Il est 10 h 08, et le Zébu vient de vomir son petit-déjeuner sur le
canapé. Il geint, courbé en deux, plein de hoquets, mal de ventre,
de tête, A lui tend la cuvette pendant que je regarde sur Internet,
avec toujours ce brin de panique (la méningite? La typhoïde? Le
choléra??)… Renseignements pris, cela doit être une banale
gastro, yahou, youpi, super.

On
a la thématique du jour. Maux de ventre, pleurs, cris déchirants (le Zébulon
est bien un futur homme), vomissements, pleurs, sommeil épuisé,
réveil, maux de ventre, pleurs, cris, vomissements, etc etc.

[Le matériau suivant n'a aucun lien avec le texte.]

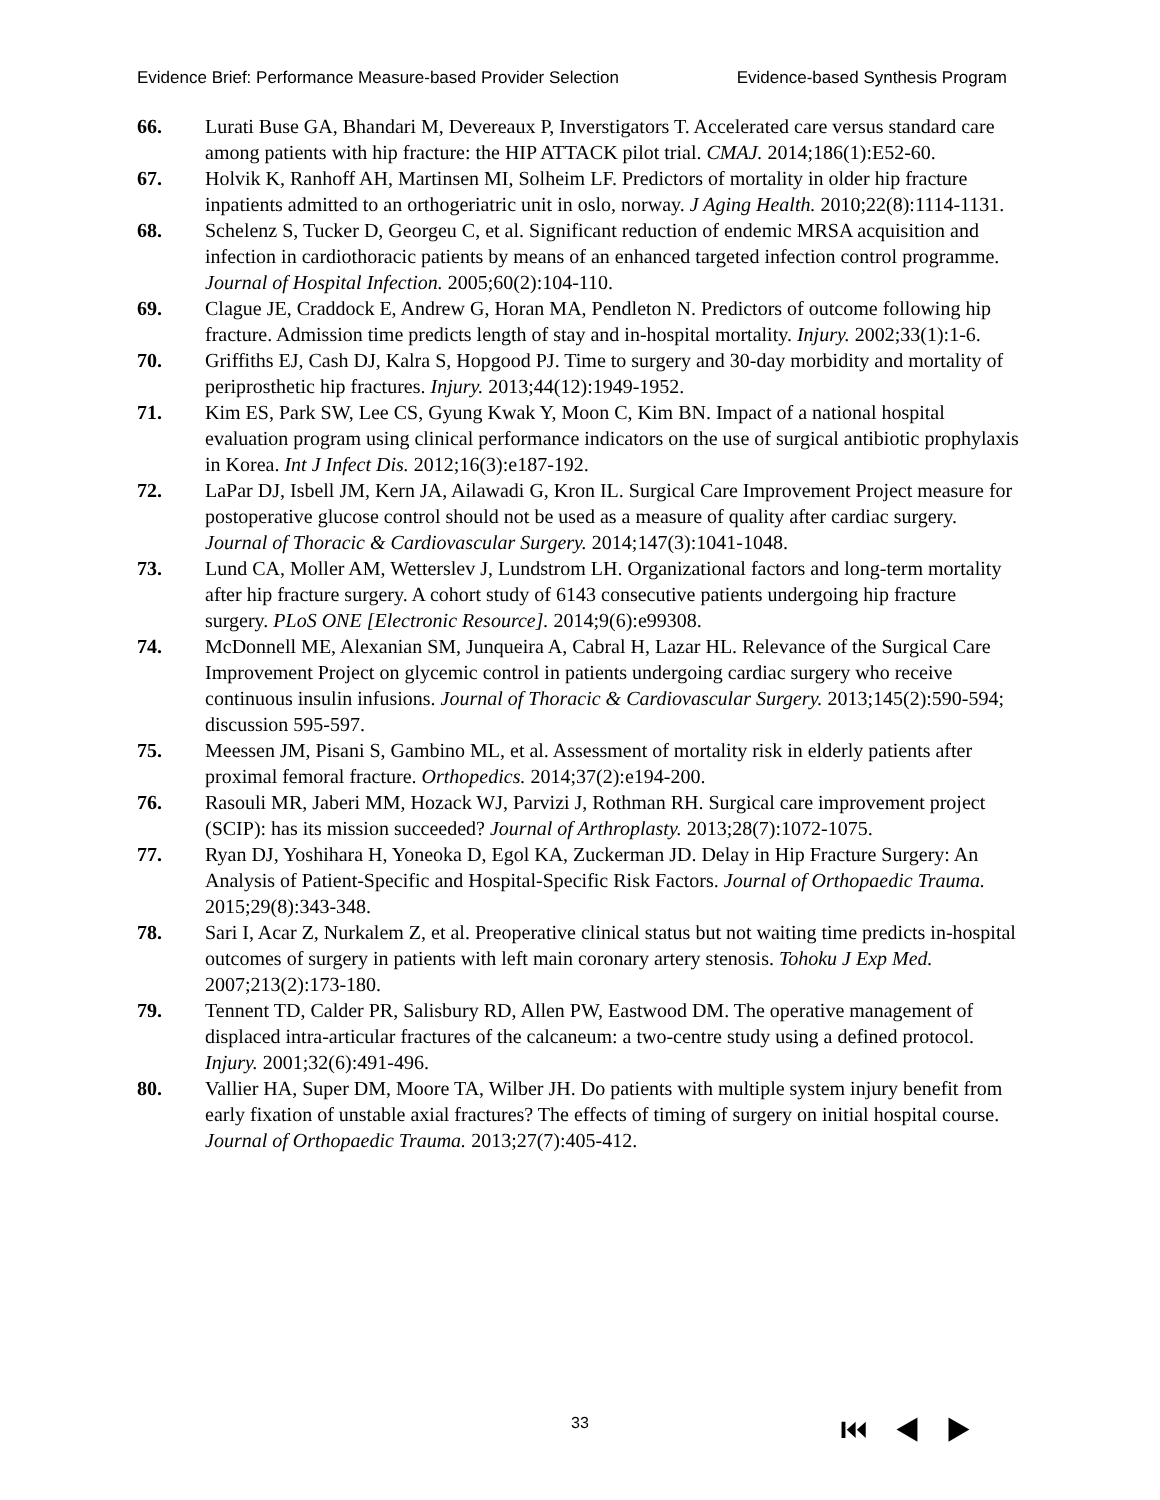Evidence Brief: Performance Measure-based Provider Selection Evidence-based Synthesis Program
66. Lurati Buse GA, Bhandari M, Devereaux P, Inverstigators T. Accelerated care versus standard care among patients with hip fracture: the HIP ATTACK pilot trial. CMAJ. 2014;186(1):E52-60.
67. Holvik K, Ranhoff AH, Martinsen MI, Solheim LF. Predictors of mortality in older hip fracture inpatients admitted to an orthogeriatric unit in oslo, norway. J Aging Health. 2010;22(8):1114-1131.
68. Schelenz S, Tucker D, Georgeu C, et al. Significant reduction of endemic MRSA acquisition and infection in cardiothoracic patients by means of an enhanced targeted infection control programme. Journal of Hospital Infection. 2005;60(2):104-110.
69. Clague JE, Craddock E, Andrew G, Horan MA, Pendleton N. Predictors of outcome following hip fracture. Admission time predicts length of stay and in-hospital mortality. Injury. 2002;33(1):1-6.
70. Griffiths EJ, Cash DJ, Kalra S, Hopgood PJ. Time to surgery and 30-day morbidity and mortality of periprosthetic hip fractures. Injury. 2013;44(12):1949-1952.
71. Kim ES, Park SW, Lee CS, Gyung Kwak Y, Moon C, Kim BN. Impact of a national hospital evaluation program using clinical performance indicators on the use of surgical antibiotic prophylaxis in Korea. Int J Infect Dis. 2012;16(3):e187-192.
72. LaPar DJ, Isbell JM, Kern JA, Ailawadi G, Kron IL. Surgical Care Improvement Project measure for postoperative glucose control should not be used as a measure of quality after cardiac surgery. Journal of Thoracic & Cardiovascular Surgery. 2014;147(3):1041-1048.
73. Lund CA, Moller AM, Wetterslev J, Lundstrom LH. Organizational factors and long-term mortality after hip fracture surgery. A cohort study of 6143 consecutive patients undergoing hip fracture surgery. PLoS ONE [Electronic Resource]. 2014;9(6):e99308.
74. McDonnell ME, Alexanian SM, Junqueira A, Cabral H, Lazar HL. Relevance of the Surgical Care Improvement Project on glycemic control in patients undergoing cardiac surgery who receive continuous insulin infusions. Journal of Thoracic & Cardiovascular Surgery. 2013;145(2):590-594; discussion 595-597.
75. Meessen JM, Pisani S, Gambino ML, et al. Assessment of mortality risk in elderly patients after proximal femoral fracture. Orthopedics. 2014;37(2):e194-200.
76. Rasouli MR, Jaberi MM, Hozack WJ, Parvizi J, Rothman RH. Surgical care improvement project (SCIP): has its mission succeeded? Journal of Arthroplasty. 2013;28(7):1072-1075.
77. Ryan DJ, Yoshihara H, Yoneoka D, Egol KA, Zuckerman JD. Delay in Hip Fracture Surgery: An Analysis of Patient-Specific and Hospital-Specific Risk Factors. Journal of Orthopaedic Trauma. 2015;29(8):343-348.
78. Sari I, Acar Z, Nurkalem Z, et al. Preoperative clinical status but not waiting time predicts in-hospital outcomes of surgery in patients with left main coronary artery stenosis. Tohoku J Exp Med. 2007;213(2):173-180.
79. Tennent TD, Calder PR, Salisbury RD, Allen PW, Eastwood DM. The operative management of displaced intra-articular fractures of the calcaneum: a two-centre study using a defined protocol. Injury. 2001;32(6):491-496.
80. Vallier HA, Super DM, Moore TA, Wilber JH. Do patients with multiple system injury benefit from early fixation of unstable axial fractures? The effects of timing of surgery on initial hospital course. Journal of Orthopaedic Trauma. 2013;27(7):405-412.
33 ⏮◀▶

Avec
ça, la Zouflette doit être sécurisée (les propos de tante Dolorès
prennent soudain une tournure réaliste et parfaitement angoissante), à
savoir cloitrée dans sa chambre (la nôtre), tenue éloignée au
maximum de son frangin qui déambule hagard dans l'appartement tel un
zombie possédé par Belzébuth suivi de près par A et la cuvette.

La
journée se finit, j'ai juste eu le temps de faire le marché au pas
de course, jetant fébrilement dans mon caddie de quoi alimenter la
famille, chocolat, poulet au vinaigre, opéras, ah non ça c'était
le Chabrol qui me trottait dans la tête, puis retour à la maison,
déjeuner sur fond de vomi (parents indignes se bâfrant devant leur
fils gisant sur le canapé, la cuvette à portée de râtelier),
sieste (prendre des forces, la nuit promet d'être comme celles de
Delanoë, blanche…), puis tétée, bain, vomi, bain, tétée, vomi,
dodo…

23
h 08. On y a souvent l'impression de flotter, comme sous l'emprise
d'un alcool ou de quelqu'un. Qui va maintenant nous mettre dans ce
drôle d'état, cette légère nausée qu'on éprouve lorsqu'on a
très faim?
Fin. Faim. Je réalise qu'avec tout ça, non
seulement je n'ai pas dîné, mais qu'en plus, j'ai totalement oublié
le début, et même, tout le reste de l'article, carrément. Dois-je
tout reprendre au début?

Un
week-end avec papi Chabrol, mieux qu'une soirée arrosée et rock
n'roll. Désespoir d'un cerveau de mère jadis un peu plus… vif. Je
décide sagement d'obtempérer, d'autant plus que, comme me le fait
remarquer A, je ne suis pas si fan du Cloclo que je sacrifie mon
temps de repos à lire sa nécro… Rideau.